[OpenAFS] Backup/Determining Ubik Coordinator/Verifying Databases
Thu, 10 Apr 2008 00:31:39 -0400
"Joseph D. Kulisics" <email@example.com> writes:
> backup> deletedump -to 03/21/2008
> The following dumps were deleted:
> backup: RPC interface mismatch (-452) ; Error while deleting dumps from 0 t=
> o 1206082859
-452 = RXGEN_SS_MARSHAL "server marshall failed".
This is usually generated at runtime by code on the server after
an operation was completed and the results are being packed onto the wire
to be returned to the client.
In your case, "while deleting dumps" - can only happen as
a result of calling bcdb_listDumps. This maps into a call
to ubik_Call ( BUDB_ListDumps and on the server . This
returns a list of dumps bounded by BUDB_MAX_RETURN_LIST (1000).
Perhaps you tried to delete more than 1000 dumps?
Break your deletes down to no more than 1000 per run.
> 1. How can I determine which server has been elected to be the Ubik write c=
I doubt this is a ubik error (see above). However,
udebug <db-server> 7021
will tell you what ubik thinks is happening with budb, including who is
the sync site. On the sync site, udebug will print additional
information, including "Recovery state". You want to see "1f".

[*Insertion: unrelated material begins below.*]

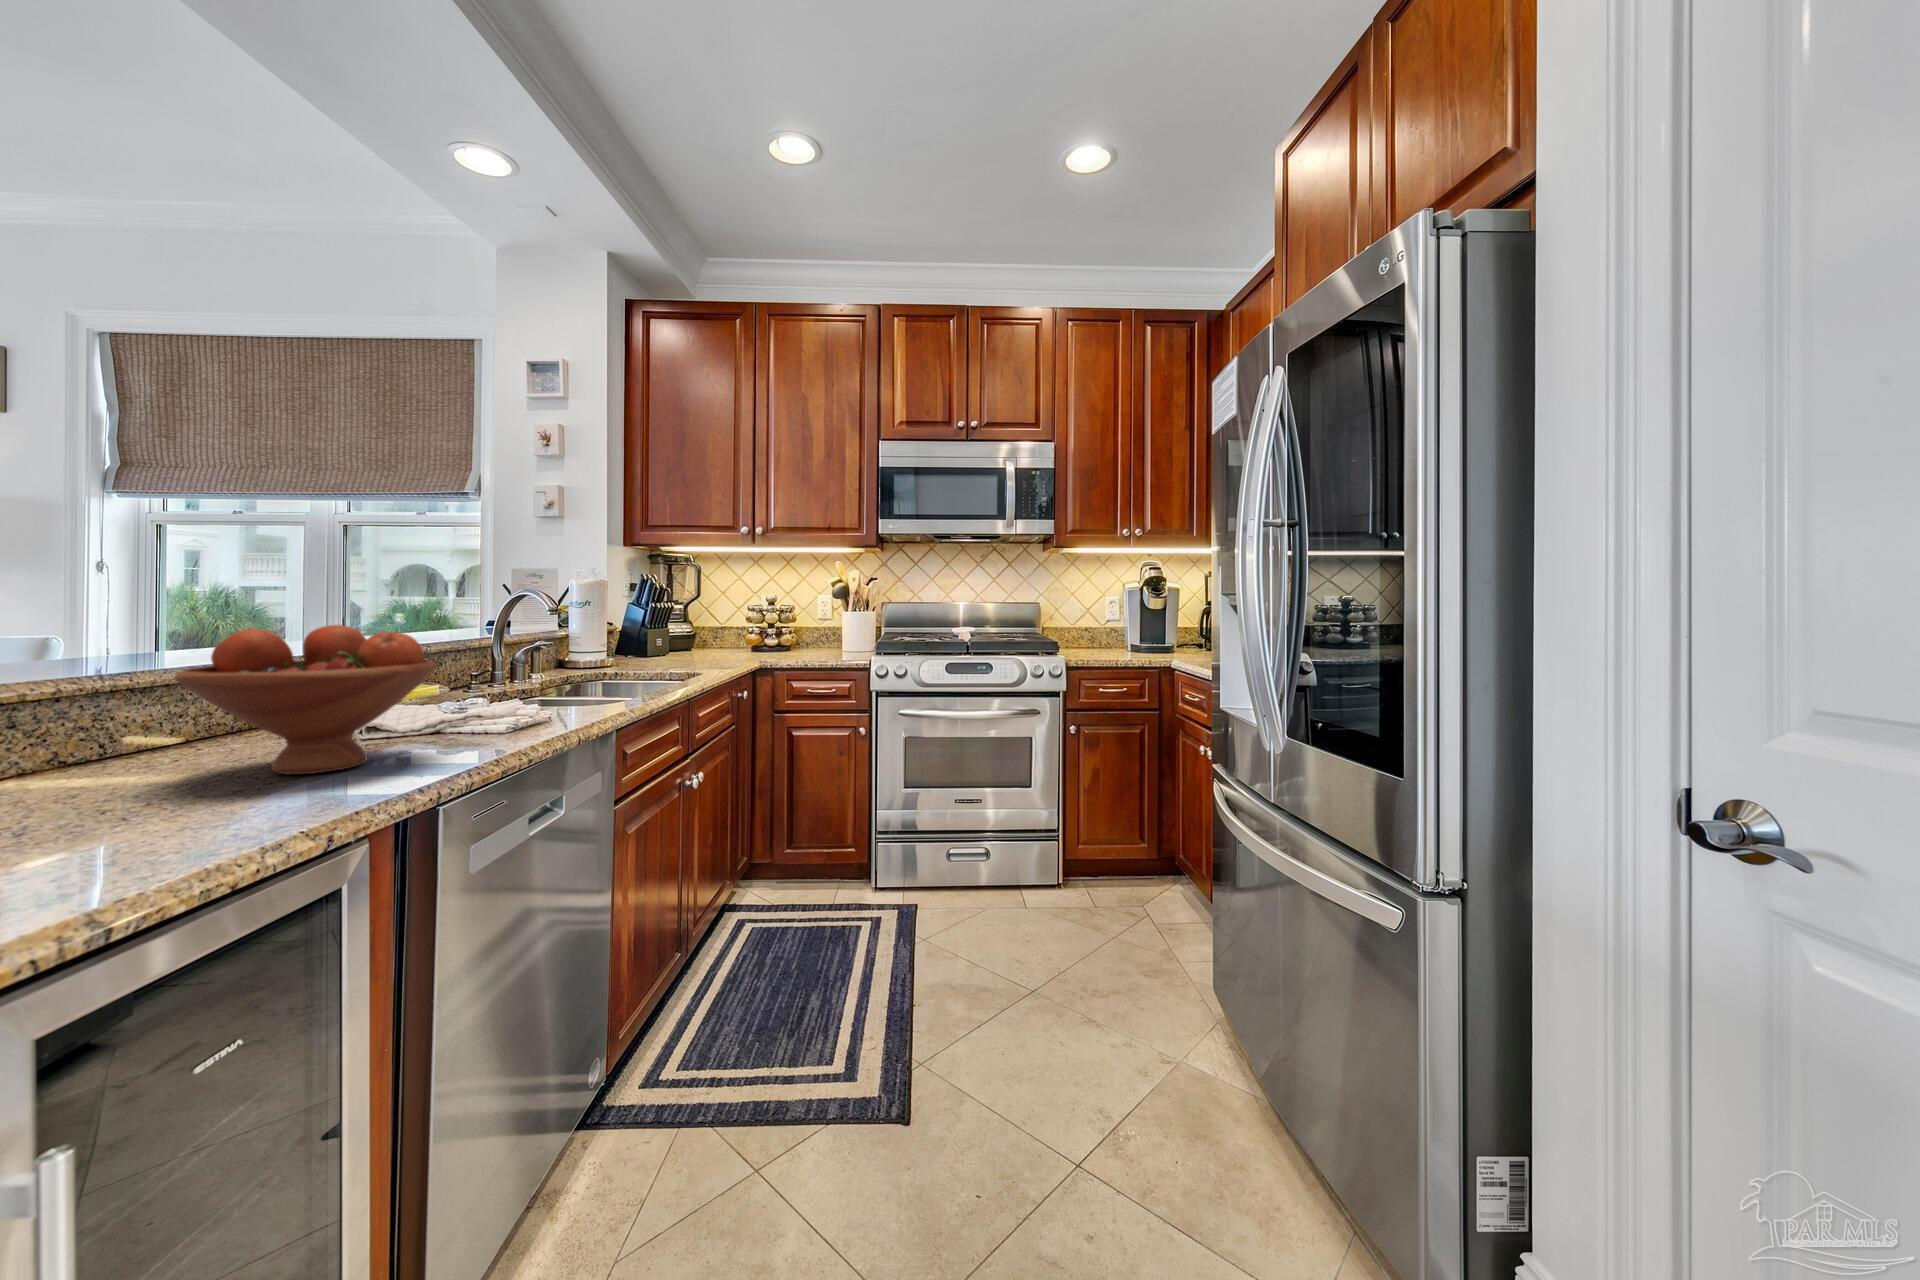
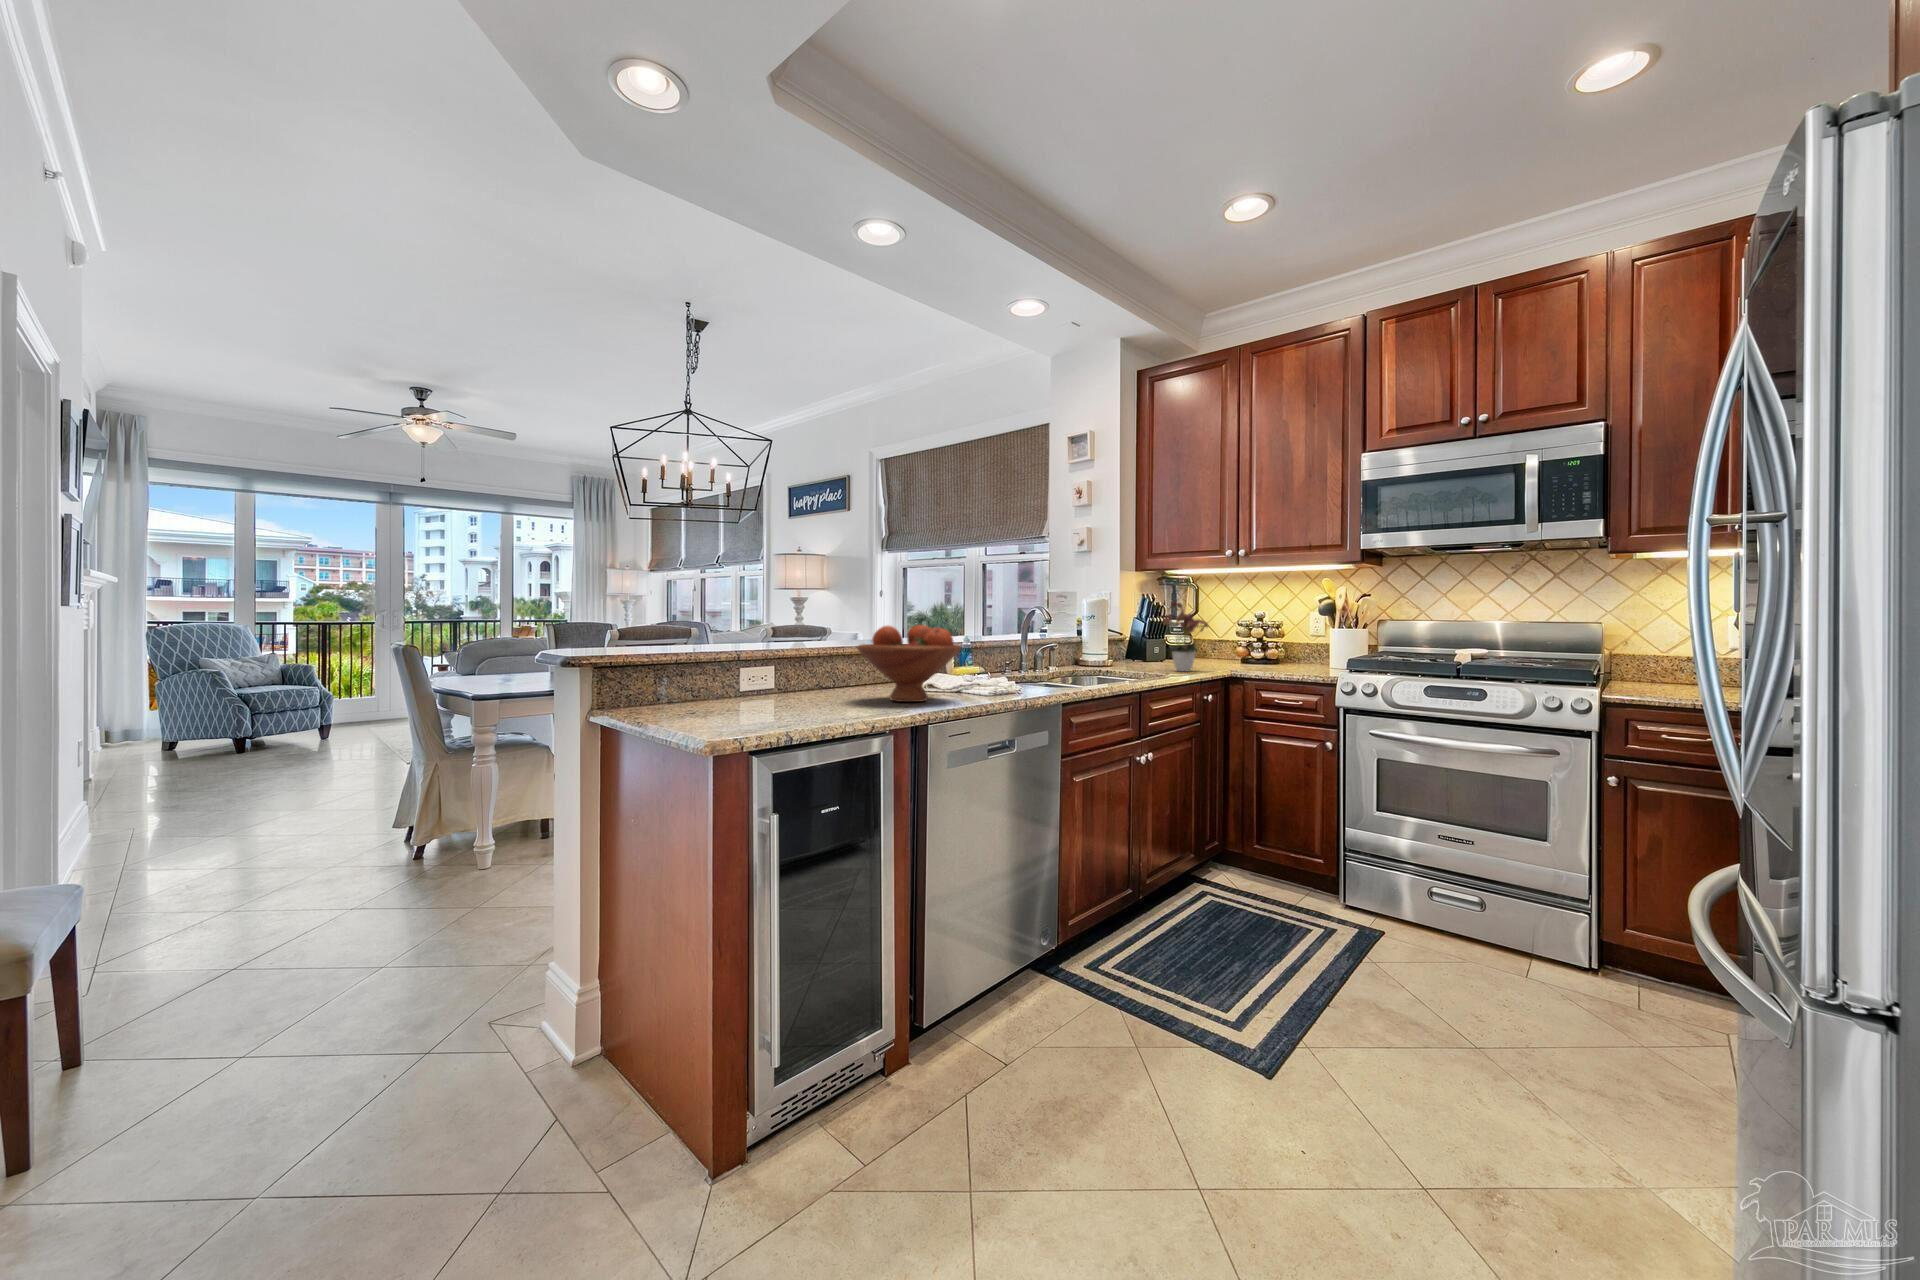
flower arrangement: none [669,578,733,665] -> present [1163,601,1208,672]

Replace 7021 with 7002 or 7003 to find information on pt and vl,
although those are most likely not your worry here.
> 2. Is there a way to check the consistency of the various databases across =
> all of the database servers?
I think you could build and run "ol_verify". This is probably
not your best strategy.
If you really think your backup database is corrupted, it's probably
simplier to build it from scratch. You'll have to scan each dump,
but if you've got them online this may be pretty cheap. Transarc used
to recommend keeping frequent backups of the backup database, and
they probably also recommended purging it on a regular basis of backups
that were no longer of interest.
Before doing either of these, you should certainly save your current
backup database, on each machine.